Author: Mateusz Pabian

The Rotten Tomatoes movie review dataset is a corpus of movie reviews used for sentiment analysis. The aim of this task is to label phrases on a scale of five values: negative, somewhat negative, neutral, somewhat positive, positive. Obstacles like sentence negation, sarcasm, language ambiguity, and many others make this task very challenging with the best Kaggle public leaderboard score of 76.53% accuracy.

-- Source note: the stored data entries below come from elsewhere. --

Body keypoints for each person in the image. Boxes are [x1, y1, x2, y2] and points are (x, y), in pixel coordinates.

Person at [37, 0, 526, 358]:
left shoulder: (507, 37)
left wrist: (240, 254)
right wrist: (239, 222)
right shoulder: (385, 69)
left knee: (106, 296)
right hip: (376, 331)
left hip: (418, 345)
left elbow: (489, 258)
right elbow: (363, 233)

### Import external libraries

In [2]:
import numpy as np
import pandas as pd

from keras.models import Sequential
from keras.layers import Embedding, Dense, LSTM
from keras.preprocessing.text import Tokenizer
from keras.preprocessing.sequence import pad_sequences

### Read Rotten Tomatoes data

In [3]:
# Load data using Pandas DataFrame API
train = pd.read_csv('train.tsv', sep='\t', header = 0)
test = pd.read_csv('test.tsv', sep='\t', header = 0)

### Word embeddings

A word embedding is a class of approaches for representing words and documents using a dense vector representation. Words are represented by dense vectors where a vector represents the projection of the word into a continuous vector space. The position of a word within the vector space is learned from text and is based on the words that surround the word when it is used.

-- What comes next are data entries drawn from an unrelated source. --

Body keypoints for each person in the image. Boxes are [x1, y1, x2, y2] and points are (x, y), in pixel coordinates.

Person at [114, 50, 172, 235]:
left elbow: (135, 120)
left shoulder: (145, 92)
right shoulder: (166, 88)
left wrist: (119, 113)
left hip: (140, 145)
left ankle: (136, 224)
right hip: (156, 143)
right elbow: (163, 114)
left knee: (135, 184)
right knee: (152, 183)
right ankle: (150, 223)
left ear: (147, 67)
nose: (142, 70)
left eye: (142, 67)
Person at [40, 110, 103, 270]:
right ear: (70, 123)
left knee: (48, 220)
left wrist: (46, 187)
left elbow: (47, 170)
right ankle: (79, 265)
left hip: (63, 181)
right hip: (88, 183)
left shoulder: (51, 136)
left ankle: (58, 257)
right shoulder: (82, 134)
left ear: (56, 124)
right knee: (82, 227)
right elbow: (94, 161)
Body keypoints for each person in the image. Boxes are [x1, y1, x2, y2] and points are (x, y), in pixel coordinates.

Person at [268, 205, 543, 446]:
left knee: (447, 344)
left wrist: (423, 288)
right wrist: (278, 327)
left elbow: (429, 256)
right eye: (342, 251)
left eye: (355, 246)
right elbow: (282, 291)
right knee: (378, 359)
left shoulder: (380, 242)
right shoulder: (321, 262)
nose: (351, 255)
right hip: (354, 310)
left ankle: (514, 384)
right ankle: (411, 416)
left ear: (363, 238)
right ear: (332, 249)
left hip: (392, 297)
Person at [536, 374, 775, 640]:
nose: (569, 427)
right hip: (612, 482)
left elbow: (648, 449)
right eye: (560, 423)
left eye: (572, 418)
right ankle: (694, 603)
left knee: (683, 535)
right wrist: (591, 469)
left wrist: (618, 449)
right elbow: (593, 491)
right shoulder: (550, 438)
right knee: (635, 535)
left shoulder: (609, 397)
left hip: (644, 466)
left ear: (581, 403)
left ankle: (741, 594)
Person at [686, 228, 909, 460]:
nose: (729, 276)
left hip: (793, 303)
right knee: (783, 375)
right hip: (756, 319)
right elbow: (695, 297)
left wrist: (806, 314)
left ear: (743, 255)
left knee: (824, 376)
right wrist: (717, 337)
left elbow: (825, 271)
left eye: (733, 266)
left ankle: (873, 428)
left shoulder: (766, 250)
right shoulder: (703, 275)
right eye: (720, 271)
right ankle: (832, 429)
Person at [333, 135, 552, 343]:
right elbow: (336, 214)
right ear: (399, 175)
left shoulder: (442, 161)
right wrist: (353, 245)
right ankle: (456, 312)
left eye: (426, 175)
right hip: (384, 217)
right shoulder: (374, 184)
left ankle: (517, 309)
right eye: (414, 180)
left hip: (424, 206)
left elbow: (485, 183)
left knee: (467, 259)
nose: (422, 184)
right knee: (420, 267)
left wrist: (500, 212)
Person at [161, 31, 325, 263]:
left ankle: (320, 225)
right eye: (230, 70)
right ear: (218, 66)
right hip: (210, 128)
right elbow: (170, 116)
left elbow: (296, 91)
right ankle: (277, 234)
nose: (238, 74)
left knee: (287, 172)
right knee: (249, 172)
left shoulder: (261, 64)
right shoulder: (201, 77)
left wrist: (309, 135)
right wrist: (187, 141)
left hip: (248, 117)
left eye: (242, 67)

Word embeddings is a popular model used in natural language processing, usually as features for deep learning of recurrent neural networks.

In [4]:
words_used = 2000

# tokenize reviews
tokenizer = Tokenizer(num_words = words_used, split=' ')
tokenizer.fit_on_texts(train['Phrase'].values)

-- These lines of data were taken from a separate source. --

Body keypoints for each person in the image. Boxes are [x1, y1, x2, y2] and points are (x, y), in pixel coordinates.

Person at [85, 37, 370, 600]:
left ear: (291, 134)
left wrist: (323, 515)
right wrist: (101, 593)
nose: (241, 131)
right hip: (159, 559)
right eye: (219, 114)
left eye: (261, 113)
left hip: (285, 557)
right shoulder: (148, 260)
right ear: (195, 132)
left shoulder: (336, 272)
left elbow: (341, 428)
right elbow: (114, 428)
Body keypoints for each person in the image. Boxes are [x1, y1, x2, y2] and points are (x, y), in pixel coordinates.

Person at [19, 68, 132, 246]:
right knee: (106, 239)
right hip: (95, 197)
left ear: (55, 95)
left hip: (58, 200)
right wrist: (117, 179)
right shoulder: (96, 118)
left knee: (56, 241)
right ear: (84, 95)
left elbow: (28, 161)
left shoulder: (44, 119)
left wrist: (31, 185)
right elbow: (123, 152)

# obtain numerical representation of sentences
train_data = tokenizer.texts_to_sequences(train['Phrase'].values)
test_data = tokenizer.texts_to_sequences(test['Phrase'].values)

# reshape data
train_data_re = pad_sequences(train_data)
test_data_re = pad_sequences(test_data)

# obtain one-hot encoding of class labels
labels = pd.get_dummies(train['Sentiment']).values

### Define network architecture

LSTM is a recurrent neural network architecture commonly used for time series analysis. 

It is designed to handle both short- and long-term dependencies in the signal due to it's memory units.

In [5]:
model = Sequential()
model.add(Embedding(words_used, 64, input_length=46))
model.add(LSTM(128, dropout=0.2, recurrent_dropout=0.2))
model.add(Dense(5, activation='softmax'))

model.compile(loss='categorical_crossentropy', optimizer='rmsprop', metrics=['accuracy'])

model.summary()

_________________________________________________________________
Layer (type)                 Output Shape              Param #   
embedding_1 (Embedding)      (None, 46, 64)            128000    
_________________________________________________________________
lstm_1 (LSTM)                (None, 128)               98816     
_________________________________________________________________
dense_1 (Dense)              (None, 5)                 645       
Total params: 227,461
Trainable params: 227,461
Non-trainable params: 0
_________________________________________________________________


### Train model

In [6]:
model.fit(train_data_re, labels, epochs=4, batch_size=128, verbose=1)

Epoch 1/4
Epoch 2/4
Epoch 3/4
Epoch 4/4


<keras.callbacks.History at 0x159fdef0>

### Discussion

As mentioned in the introduction to this assignment, Rotten Tomatoes review sentiment challenge is a difficult task with best results on Kaggle measured in the mid-70%. It is difficult to evaluate model performance because test dataset labels are not available. It is important to note that due to length of time required to train each epoch (over 300 seconds), no network fine-tuning was performed. It seems that a use of GPU or distributed computing is necessary for the task at hand.